Pero el regreso de los olmos a nuestros campos, pueblos y ciudades ya es posible desde hace unos años. Desde hace varias décadas existe el Programa Español de Conservación y Mejora de los Recursos Genéticos de los Olmos Ibéricos del Ministerio de Agricultura, Alimentación y Medio Ambiente que, junto con la Universidad Politécnica de Madrid, a través de la E.T.S de Ingenieros de Montes, ha ido recolectando olmos resistentes a la grafiosis y llevando a cabo cruzamientos controlados con el fin de generar genotipos resistentes. Estos ejemplares han sido autorizados por el Catálogo Nacional de Materiales de Base para la Producción de Material Forestal de Reproducción por lo que existe la posibilidad de adquirirlos y plantarlos con la seguridad de que no se vean infectados por la grafiosis.


Los medios de comunicación nos han ido haciendo llegar noticias en los últimos años sobre la adquisición de ejemplares resistentes por parte de ayuntamientos, asociaciones conservacionistas o por particulares con el fin de que los olmos vuelvan a dar sombra en pueblos y ciudades, o simplemente para que vuelvan a formar parte de nuestro paisaje y cumplan su función ecológica.
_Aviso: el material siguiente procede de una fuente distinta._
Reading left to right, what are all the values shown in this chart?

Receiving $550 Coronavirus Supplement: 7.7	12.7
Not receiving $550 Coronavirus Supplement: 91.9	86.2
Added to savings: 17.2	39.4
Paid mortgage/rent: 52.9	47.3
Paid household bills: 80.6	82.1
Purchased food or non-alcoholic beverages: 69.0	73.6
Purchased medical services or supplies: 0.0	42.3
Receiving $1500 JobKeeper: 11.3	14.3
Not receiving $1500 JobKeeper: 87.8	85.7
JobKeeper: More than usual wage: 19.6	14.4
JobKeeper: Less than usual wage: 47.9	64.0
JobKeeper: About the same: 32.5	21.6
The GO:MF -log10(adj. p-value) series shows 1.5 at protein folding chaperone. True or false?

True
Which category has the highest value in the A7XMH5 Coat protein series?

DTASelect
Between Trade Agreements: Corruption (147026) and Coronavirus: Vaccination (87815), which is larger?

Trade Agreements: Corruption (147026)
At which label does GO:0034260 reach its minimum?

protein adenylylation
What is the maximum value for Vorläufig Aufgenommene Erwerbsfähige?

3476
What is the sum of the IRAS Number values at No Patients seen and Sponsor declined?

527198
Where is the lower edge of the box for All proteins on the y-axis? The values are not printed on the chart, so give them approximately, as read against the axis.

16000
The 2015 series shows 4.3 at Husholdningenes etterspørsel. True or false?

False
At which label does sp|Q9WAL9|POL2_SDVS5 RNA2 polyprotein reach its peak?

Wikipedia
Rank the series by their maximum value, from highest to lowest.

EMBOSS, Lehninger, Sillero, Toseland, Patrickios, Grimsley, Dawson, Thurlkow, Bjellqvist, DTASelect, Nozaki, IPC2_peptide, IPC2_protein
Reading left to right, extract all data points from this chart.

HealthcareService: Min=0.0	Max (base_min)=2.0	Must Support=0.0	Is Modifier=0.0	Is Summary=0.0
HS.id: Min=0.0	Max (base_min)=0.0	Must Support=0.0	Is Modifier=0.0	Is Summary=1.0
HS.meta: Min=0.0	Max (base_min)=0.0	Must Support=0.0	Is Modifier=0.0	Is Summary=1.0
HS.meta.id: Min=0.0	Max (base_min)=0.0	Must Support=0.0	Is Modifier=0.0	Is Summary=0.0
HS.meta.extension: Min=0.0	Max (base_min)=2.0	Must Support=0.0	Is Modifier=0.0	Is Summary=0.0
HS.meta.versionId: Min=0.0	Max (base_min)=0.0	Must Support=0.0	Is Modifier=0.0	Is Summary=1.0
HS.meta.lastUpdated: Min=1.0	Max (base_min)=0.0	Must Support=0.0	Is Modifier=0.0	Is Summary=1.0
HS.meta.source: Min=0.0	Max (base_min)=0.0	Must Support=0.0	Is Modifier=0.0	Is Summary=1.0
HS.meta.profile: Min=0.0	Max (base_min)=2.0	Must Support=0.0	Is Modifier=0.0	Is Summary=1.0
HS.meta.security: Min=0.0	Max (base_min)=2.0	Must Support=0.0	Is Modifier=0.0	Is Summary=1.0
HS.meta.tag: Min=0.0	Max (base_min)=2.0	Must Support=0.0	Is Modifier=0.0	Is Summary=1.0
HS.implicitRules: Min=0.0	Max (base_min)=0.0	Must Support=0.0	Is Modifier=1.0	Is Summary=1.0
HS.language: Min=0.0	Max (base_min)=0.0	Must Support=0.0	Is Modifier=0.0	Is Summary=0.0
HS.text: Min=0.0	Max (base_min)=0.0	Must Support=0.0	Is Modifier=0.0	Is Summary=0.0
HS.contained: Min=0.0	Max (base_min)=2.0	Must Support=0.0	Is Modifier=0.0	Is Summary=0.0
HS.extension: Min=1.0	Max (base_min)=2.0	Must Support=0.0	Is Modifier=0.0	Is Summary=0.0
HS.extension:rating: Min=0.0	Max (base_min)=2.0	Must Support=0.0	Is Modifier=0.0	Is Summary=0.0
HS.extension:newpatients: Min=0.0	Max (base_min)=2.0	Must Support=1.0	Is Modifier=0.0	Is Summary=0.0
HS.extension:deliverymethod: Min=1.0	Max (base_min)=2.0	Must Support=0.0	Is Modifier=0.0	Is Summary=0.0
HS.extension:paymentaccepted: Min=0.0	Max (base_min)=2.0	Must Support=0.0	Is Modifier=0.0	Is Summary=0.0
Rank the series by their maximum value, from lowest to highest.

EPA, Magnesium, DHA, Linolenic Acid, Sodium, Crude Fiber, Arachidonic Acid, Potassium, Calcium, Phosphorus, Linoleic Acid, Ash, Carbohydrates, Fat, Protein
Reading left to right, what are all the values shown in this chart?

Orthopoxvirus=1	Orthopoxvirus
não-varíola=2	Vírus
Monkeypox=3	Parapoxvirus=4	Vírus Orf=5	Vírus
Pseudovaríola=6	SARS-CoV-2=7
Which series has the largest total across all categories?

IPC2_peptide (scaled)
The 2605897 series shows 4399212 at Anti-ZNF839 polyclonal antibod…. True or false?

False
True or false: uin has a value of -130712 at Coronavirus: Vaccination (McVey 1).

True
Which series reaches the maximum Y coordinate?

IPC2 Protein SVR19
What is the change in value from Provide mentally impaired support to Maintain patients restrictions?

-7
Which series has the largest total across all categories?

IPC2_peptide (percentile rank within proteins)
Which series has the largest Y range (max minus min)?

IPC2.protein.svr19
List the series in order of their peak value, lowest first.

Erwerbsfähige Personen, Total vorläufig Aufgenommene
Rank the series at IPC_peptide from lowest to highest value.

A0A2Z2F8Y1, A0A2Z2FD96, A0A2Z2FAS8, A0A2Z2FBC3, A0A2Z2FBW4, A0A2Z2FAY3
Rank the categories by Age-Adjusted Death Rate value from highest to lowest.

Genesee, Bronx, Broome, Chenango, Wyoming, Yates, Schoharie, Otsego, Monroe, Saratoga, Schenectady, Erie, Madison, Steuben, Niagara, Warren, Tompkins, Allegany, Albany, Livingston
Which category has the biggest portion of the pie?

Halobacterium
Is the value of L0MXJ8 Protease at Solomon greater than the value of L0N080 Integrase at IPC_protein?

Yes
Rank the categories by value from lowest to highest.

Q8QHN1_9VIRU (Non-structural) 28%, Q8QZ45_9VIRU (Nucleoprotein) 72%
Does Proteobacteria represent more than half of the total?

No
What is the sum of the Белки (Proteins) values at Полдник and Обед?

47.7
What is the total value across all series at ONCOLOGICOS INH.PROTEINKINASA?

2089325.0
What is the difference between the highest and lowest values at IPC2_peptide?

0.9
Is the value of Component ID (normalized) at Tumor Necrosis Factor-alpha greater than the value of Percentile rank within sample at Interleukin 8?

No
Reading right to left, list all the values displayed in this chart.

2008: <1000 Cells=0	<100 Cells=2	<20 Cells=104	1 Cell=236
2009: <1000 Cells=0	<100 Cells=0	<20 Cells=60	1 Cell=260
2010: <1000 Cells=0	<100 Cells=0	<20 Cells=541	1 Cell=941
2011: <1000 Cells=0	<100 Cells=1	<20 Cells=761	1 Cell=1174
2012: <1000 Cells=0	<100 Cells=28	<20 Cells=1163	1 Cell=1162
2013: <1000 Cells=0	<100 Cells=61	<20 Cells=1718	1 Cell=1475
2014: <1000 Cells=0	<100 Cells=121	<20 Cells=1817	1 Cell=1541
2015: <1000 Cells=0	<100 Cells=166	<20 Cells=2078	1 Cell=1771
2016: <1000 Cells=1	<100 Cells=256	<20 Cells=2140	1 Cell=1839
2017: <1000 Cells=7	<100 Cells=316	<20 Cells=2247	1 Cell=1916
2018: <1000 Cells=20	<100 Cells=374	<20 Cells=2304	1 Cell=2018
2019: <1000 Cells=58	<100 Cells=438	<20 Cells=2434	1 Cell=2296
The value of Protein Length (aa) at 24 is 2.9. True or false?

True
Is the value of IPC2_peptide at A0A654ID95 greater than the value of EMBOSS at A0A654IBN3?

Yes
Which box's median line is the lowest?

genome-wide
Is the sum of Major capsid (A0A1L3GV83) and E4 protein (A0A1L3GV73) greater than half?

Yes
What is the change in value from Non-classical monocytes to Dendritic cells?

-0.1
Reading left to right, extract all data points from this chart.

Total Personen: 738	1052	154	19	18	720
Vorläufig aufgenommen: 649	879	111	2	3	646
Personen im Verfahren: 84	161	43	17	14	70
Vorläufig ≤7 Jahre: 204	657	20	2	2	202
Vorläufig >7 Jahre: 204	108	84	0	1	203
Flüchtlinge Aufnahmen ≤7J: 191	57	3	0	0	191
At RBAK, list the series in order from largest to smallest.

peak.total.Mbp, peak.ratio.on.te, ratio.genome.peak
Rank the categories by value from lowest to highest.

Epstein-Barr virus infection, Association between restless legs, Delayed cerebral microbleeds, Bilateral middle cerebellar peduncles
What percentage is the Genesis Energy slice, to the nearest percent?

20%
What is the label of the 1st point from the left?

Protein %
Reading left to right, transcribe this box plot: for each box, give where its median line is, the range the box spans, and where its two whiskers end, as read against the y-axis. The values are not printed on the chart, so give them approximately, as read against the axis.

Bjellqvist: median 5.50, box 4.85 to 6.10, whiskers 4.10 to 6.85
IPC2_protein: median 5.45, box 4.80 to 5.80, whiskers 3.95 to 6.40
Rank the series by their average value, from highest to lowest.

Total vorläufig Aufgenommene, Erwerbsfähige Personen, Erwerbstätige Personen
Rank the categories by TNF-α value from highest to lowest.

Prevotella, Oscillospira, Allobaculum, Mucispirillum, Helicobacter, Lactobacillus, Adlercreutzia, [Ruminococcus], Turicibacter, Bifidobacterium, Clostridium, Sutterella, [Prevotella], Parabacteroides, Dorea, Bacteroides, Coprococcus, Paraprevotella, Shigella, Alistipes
Destaca también la asociación Zerynthia (Asociación Española para la Protección de las Mariposas y su Medio) que ha promovido iniciativas en lugares como Vitoria-Gasteiz o el Parque Natural de Valderejo para la plantación de estos olmos resistentes con el fin de recuperar las poblaciones de Satyrium w-album, una mariposa ligada a estos árboles.

¿Quién se anima a plantar olmos en Ayala?, ¿Ayuntamientos, juntas administrativas, grupos conservacionistas, asociaciones etnográficas? 


Después de varias décadas desde que llegase la grafiosis y se hayan destinado miles de euros a la recuperación del olmo el futuro es esperanzador, pero la globalización sigue favoreciendo la entrada de todo tipo de especies exóticas que pueden ser perjudiciales en algunos casos para nuestros árboles. Ahí está el lepidóptero Cydalima perspectalis que ataca los bojes, la avispilla del castaño (Dryocosmus kuriphilus), Trioza erytreae, un psílido de origen africano que afecta a los cítricos, etc, etc.